The somewhat simple and relatively obviously correct approach to dealing with this is to send over a list of the directories that should exist to the backup server, and have something on the backup server remove any directories not listed. You'd want to make very sure that you've sent and received the entire list, so that you don't accidentally remove actually desired bits of your backups.
The more tricky approach would be to have rsync do the deletion as part of the transfer. Instead of selectively transferring named directories on the command line, you'd build an rsync filter file that only included directories that were the right age to be transferred, and then use that filter as you transferred the entire TSDB directory with rsync's --delete-excluded argument. This would automatically clean up both 31-day block directories that were now too old and young block directories that had been compacted away.

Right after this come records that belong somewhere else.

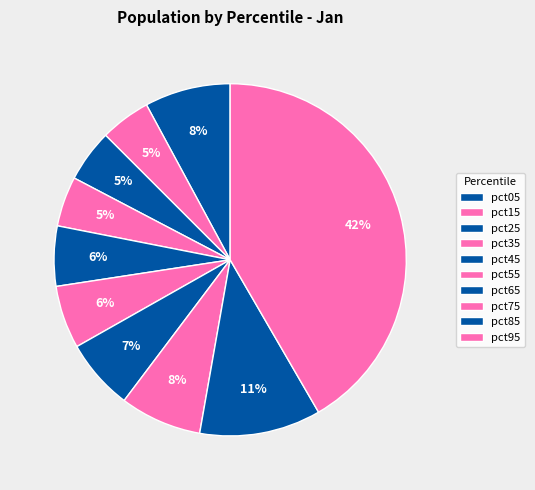

To the nearest percent, what is the difference between the largest and smallest slice percentages?

37%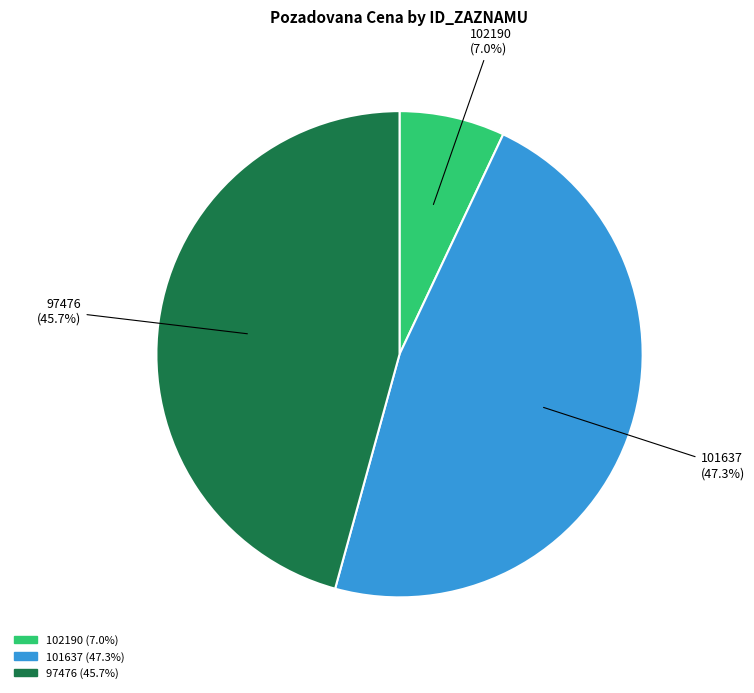

Which category has the biggest portion of the pie?

101637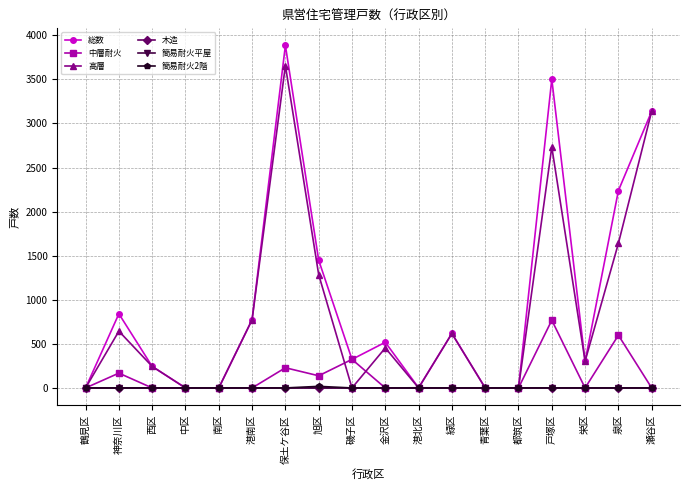

Is it true that 簡易耐火2階 equals 0 at 鶴見区?

True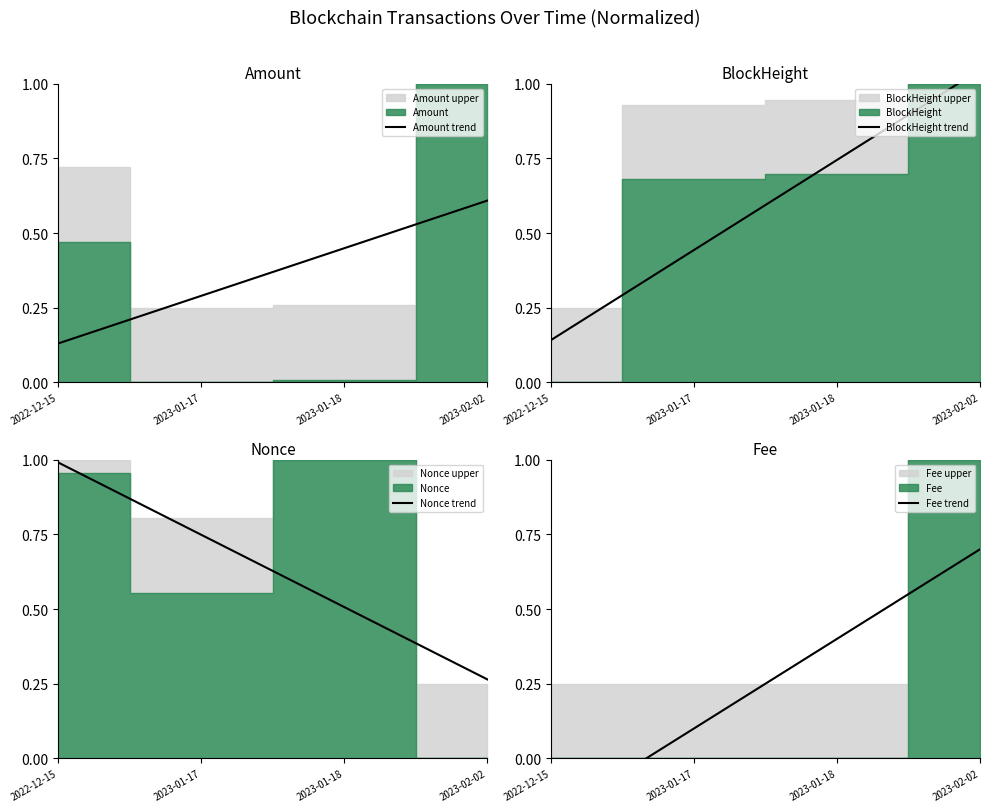

True or false: Fee trend and BlockHeight trend cross at least once.

False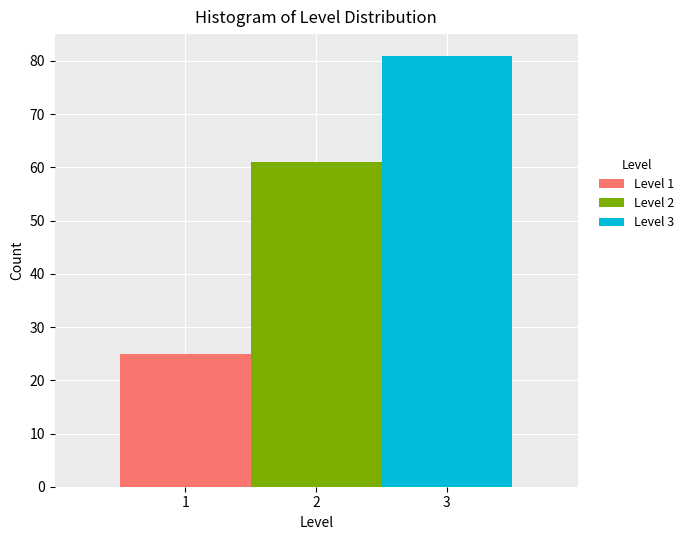

Which range on the x-axis has the tallest stacked bar (by total height)?

2.5 to 3.5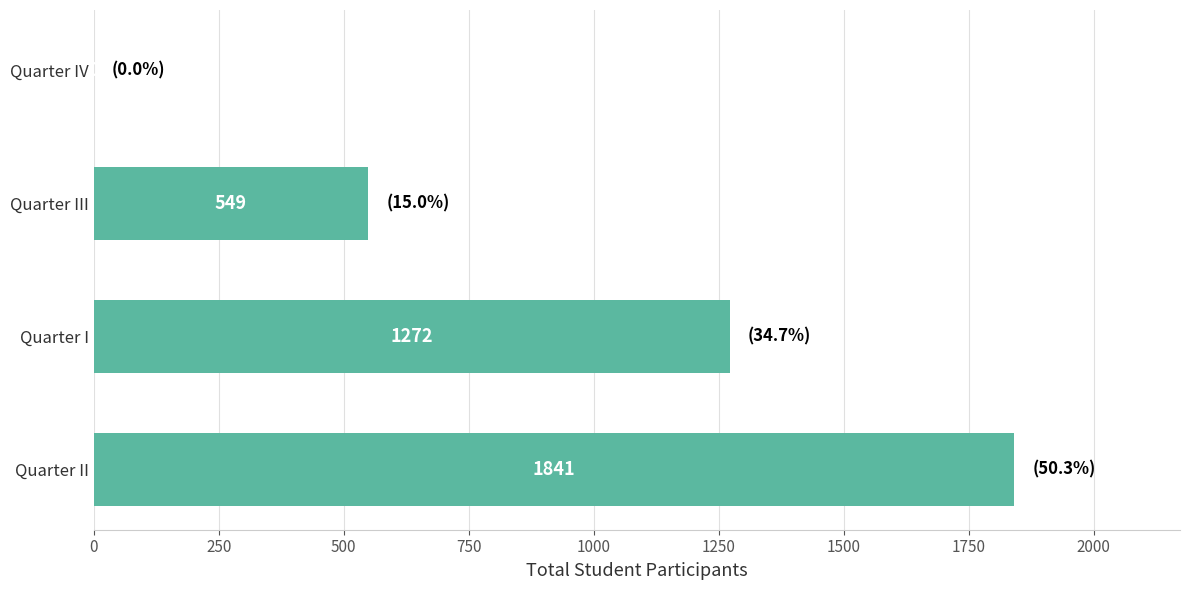

Is it true that the value at Quarter IV is 924?

False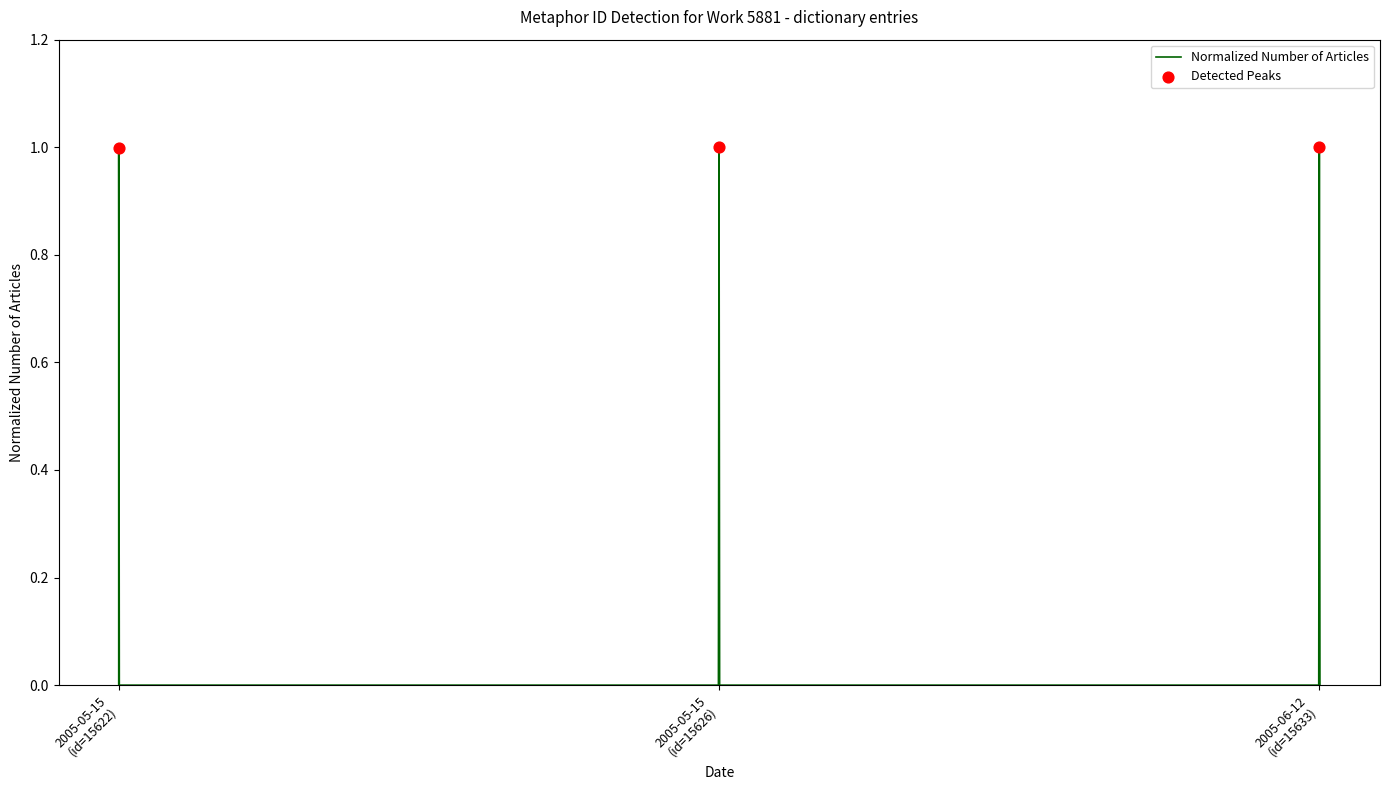

What is the ratio of the value at 2005-05-15 (id=15622) to the value at 2005-06-12 (id=15633)?

1.0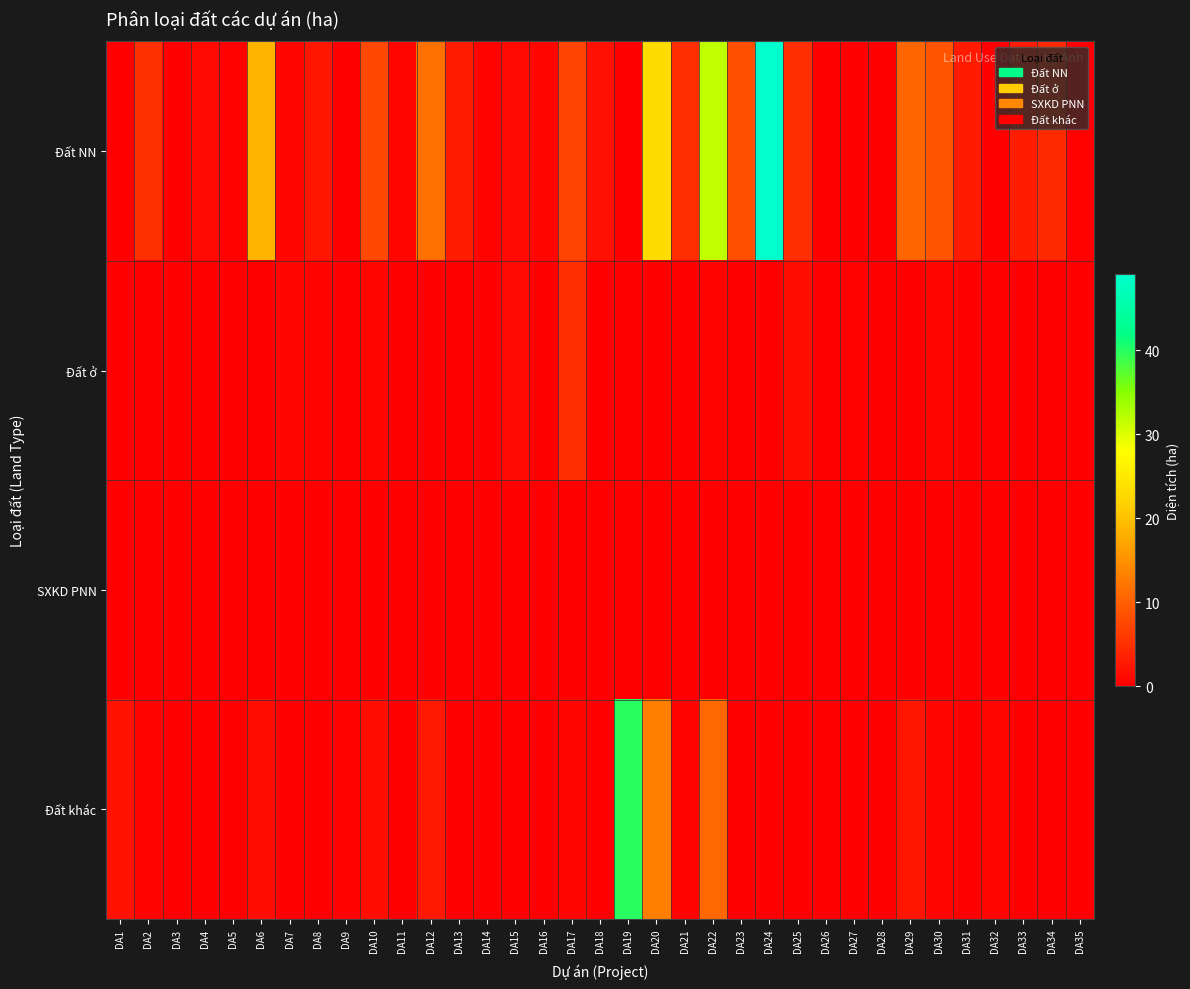

Count the number of data series in this chart.

4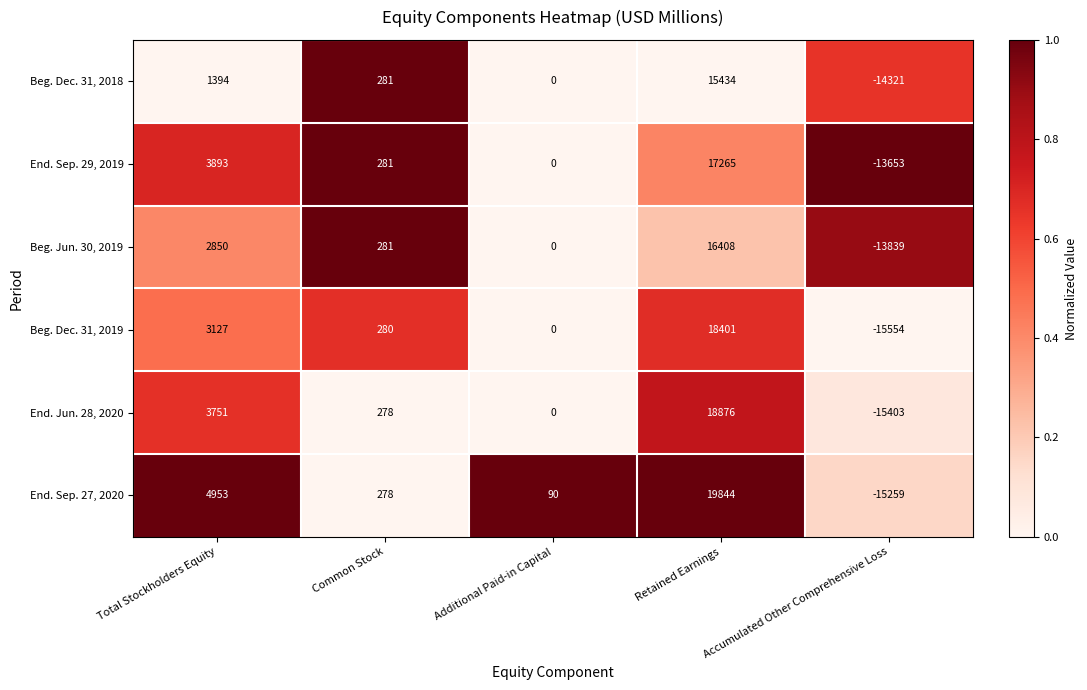

What is the minimum value for End. Sep. 27, 2020?

-15259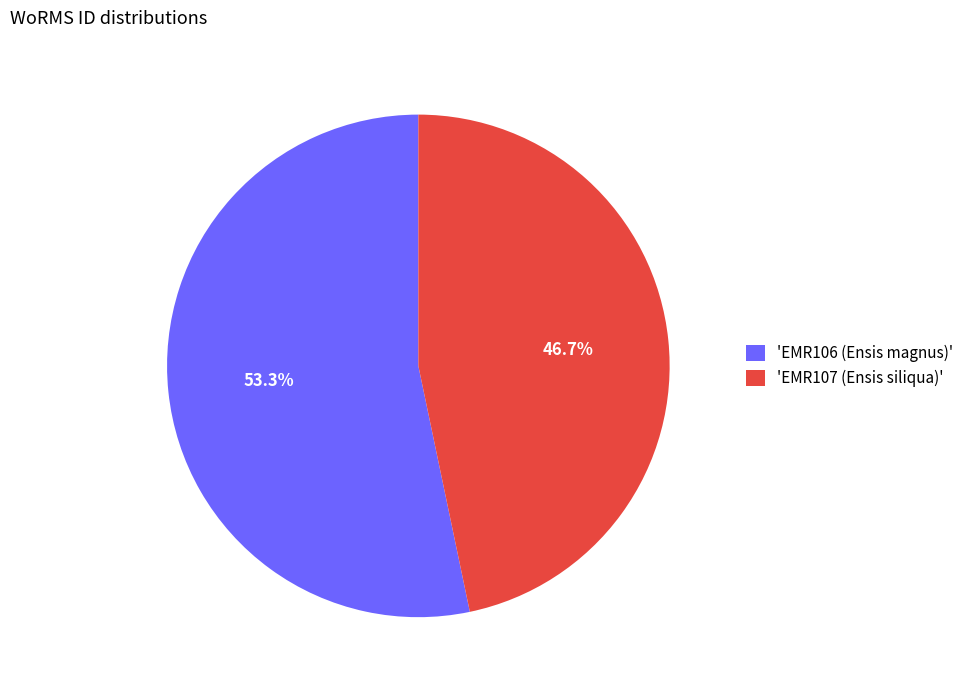

Rank the categories by value from highest to lowest.

'EMR106 (Ensis magnus)', 'EMR107 (Ensis siliqua)'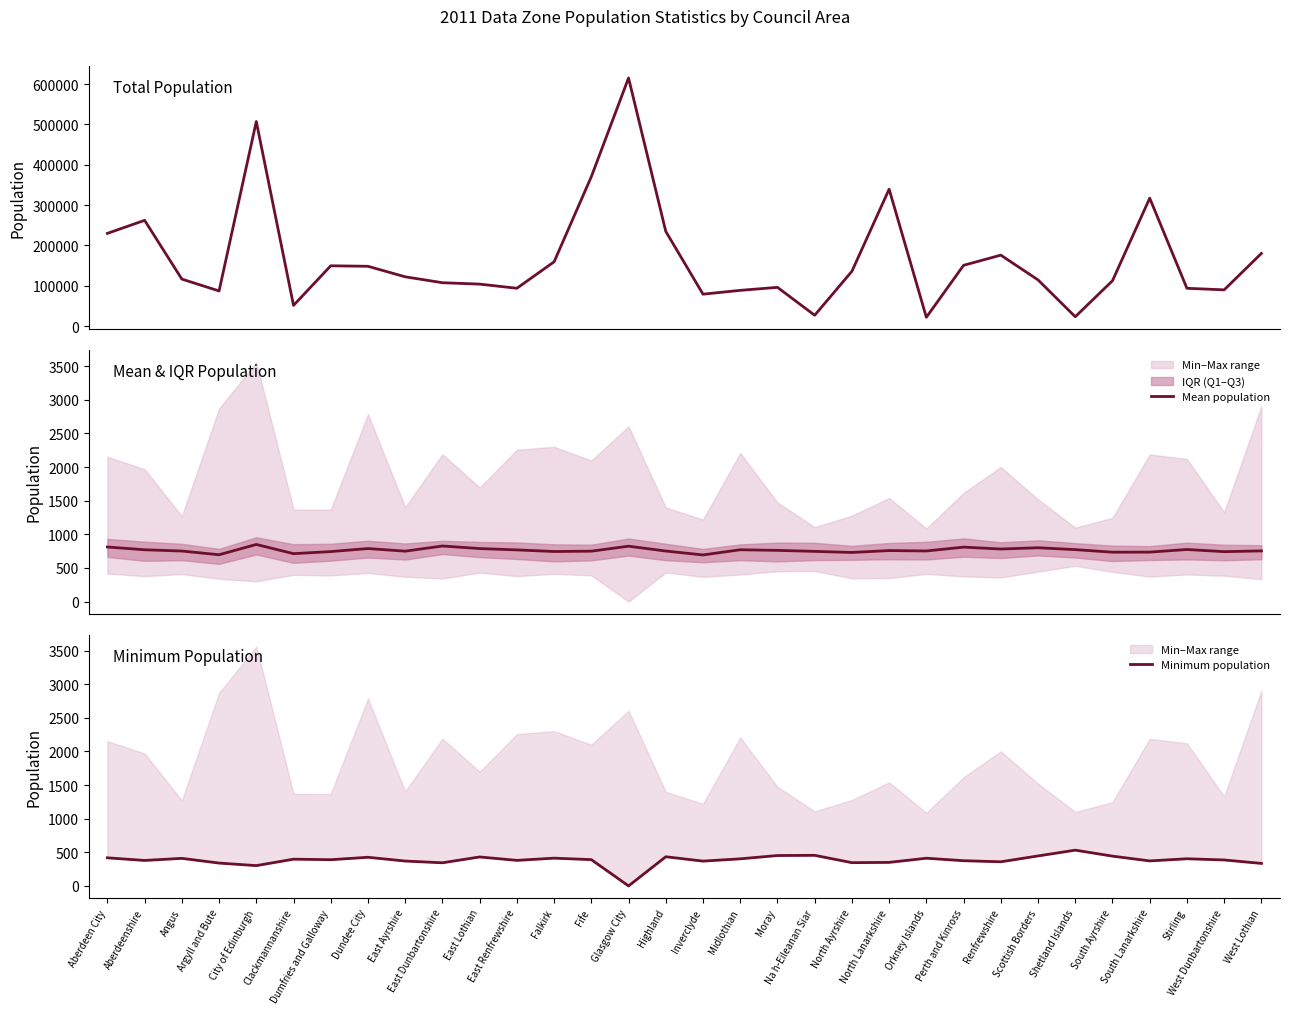

Rank the series by their maximum value, from lowest to highest.

Minimum population, Mean population, Total population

(You'd still determine the directories to be included with find, but you'd have to do more processing with the result. You could also look for directories that were too old, and set up an rsync filter that excluded them.)
I'm not sure what approach we'll use. I may want to prototype both and see which feels more dangerous. The non-rsync approach feels safer, because I can at least have the remote end audit what it's going to delete for things that are clearly wrong, like deleting a directory that's old enough that it should be a frozen, permanent one.
(Possibly this makes rsync the wrong replication tool for what I'm trying to do here. I don't have much exposure to alternates, though; rsync is so dominant in this niche.)